Am I the only one that’s tired of coming up with my own ideas for music? I can’t be: Writing music is a chore. Every composer knows this, but aren’t willing to admit, because of how much time and money they have spent learning how to do it, despite not enjoying it (sunk-cost fallacy).
To save the time and money of the next generation of composers, and to put Steinberg even more ahead of the curve in the music production and notation market, Steinberg should be collaborating with OpenAI to create DoricoGPT: An AI model that composes, arranges and engraves hours of music in just a few seconds.
“Why?”, you may ask, and “but I love making music”. Well, first off, why not? Robots are quickly replacing everything already. So why not get the upper hand and make the robots work for us instead of the other way around? No more paying ghostwriters to compose your music, and all the legal complications that come with it. Second, no you don’t. You don’t like making music. That is just a trick that the human brain is playing with you, to help cope with your bad decisions that you didn’t like. Implying that replacing the human brain with a digital brain will probably be necessary for all of us in the near future.

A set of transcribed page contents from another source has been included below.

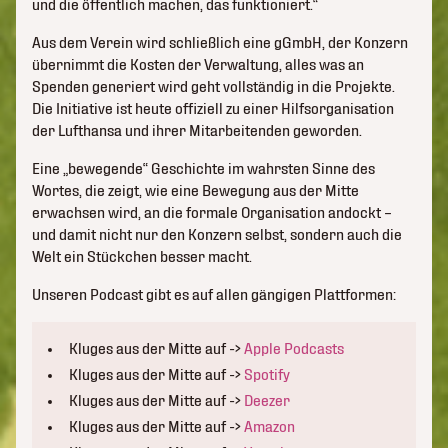
und die öffentlich machen, das funktioniert.“
Aus dem Verein wird schließlich eine gGmbH, der Konzern
übernimmt die Kosten der Verwaltung, alles was an
Spenden generiert wird geht vollständig in die Projekte.
Die Initiative ist heute offiziell zu einer Hilfsorganisation
der Lufthansa und ihrer Mitarbeitenden geworden.
Eine „bewegende“ Geschichte im wahrsten Sinne des
Wortes, die zeigt, wie eine Bewegung aus der Mitte
erwachsen wird, an die formale Organisation andockt –
und damit nicht nur den Konzern selbst, sondern auch die
Welt ein Stückchen besser macht.
Unseren Podcast gibt es auf allen gängigen Plattformen:
Kluges aus der Mitte auf ->
Apple Podcasts
Kluges aus der Mitte auf ->
Spotify
Kluges aus der Mitte auf ->
Deezer
Kluges aus der Mitte auf ->
Amazon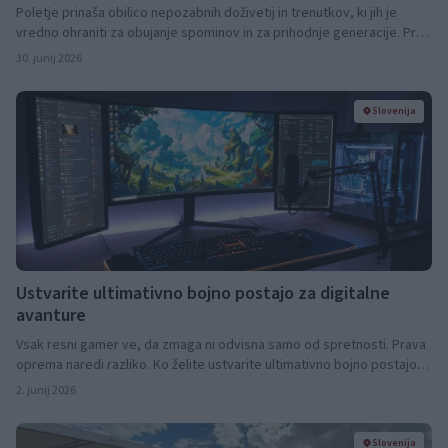
Poletje prinaša obilico nepozabnih doživetij in trenutkov, ki jih je
vredno ohraniti za obujanje spominov in za prihodnje generacije. Prav
med poletjem - med dopusti, izleti, družinskimi srečanji in drugimi
30. junij 2026
poletnimi dogodivščinami - nastane na stotine fotografij. Te pa
pogosto ostanejo shranjene zgolj na telefonih ali skrite v množici
podatkov na računalnikih.
Slovenija
Ustvarite ultimativno bojno postajo za digitalne
avanture
Vsak resni gamer ve, da zmaga ni odvisna samo od spretnosti. Prava
oprema naredi razliko. Ko želite ustvarite ultimativno bojno postajo
za digitalne avanture, morate razmišljati strateško, načrtovati
2. junij 2026
pametno in investirati v pravo tehnologijo. Ne gre za razkošje. Gre za
to, da se vsaka sekunda, vsak klik in vsak odziv šteje.
Slovenija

Then the robots could listen to the music they have created as well, which means we would save lots of time not listening to music at all … leaving more time for … (golf, Netflix, reading…)

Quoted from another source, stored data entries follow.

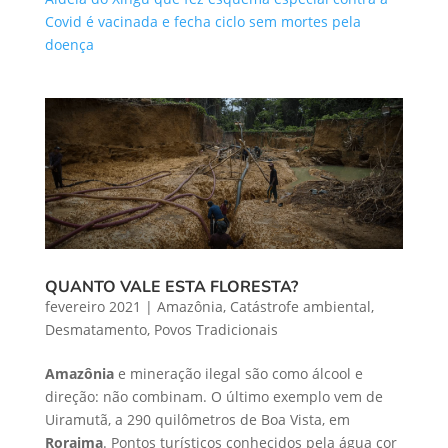
Covid é vacinada e fecha ciclo sem mortes pela
doença
QUANTO VALE ESTA FLORESTA?
fevereiro 2021
|
Amazônia
,
Catástrofe ambiental
,
Desmatamento
,
Povos Tradicionais
Amazônia
e mineração ilegal são como álcool e
direção: não combinam. O último exemplo vem de
Uiramutã, a 290 quilômetros de Boa Vista, em
Roraima
. Pontos turísticos conhecidos pela água cor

ChatGPT is a language prediction model. Language only works in one dimension (linear), music has multiple dimensions which all depend on each other (linear, vertical (harmony), dynamic/intensity, instrumentation).

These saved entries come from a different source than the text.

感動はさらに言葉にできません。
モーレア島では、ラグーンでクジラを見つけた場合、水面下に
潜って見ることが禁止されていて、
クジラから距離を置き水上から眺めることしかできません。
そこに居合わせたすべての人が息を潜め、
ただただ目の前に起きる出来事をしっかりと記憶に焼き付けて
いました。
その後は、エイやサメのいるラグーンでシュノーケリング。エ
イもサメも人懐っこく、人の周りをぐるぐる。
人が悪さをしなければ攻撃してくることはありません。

A linear prediction model like ChatGPT would need other existing voices as input, which isn’t impossible, but it’s easier to first completely write one voice then the next then the next etc. you also need to allow the AI to go back afterwards and fix mistakes, also something ChatGPT doesn’t seem to be equipped with.
a friend of mine did such a NN to compose Bach Chorals, but it had already a lot of
Musicology programmed in its operational mode.
I have the opposite problem. I come up with new musical ideas easily. It’s the working out of those ideas that gets me down. So in my case I need the AI to do the actual composing. I’ll create the ideas and then turn them over to the AI to do the grunt work.
I was wondering about this recently. I think ultimately human creativity will be still valued: would you watch a film without a human director and composer? But there are some tasks that could be replaced, in the same way symphonic orchestras and live musicians have been replaced mostly by virtual instruments. For instance me, as a composer assistant, could have that part of my income completely wiped. What if an AI can just transcribe MIDI into an orchestral score, with idiomatic writing for each part, fixing errors in orchestration and laying out score and parts.
Also, a film score may likely remain human composed, but what about advertising? one could argue that the same music that was before stock music now will be AI. We’ll see!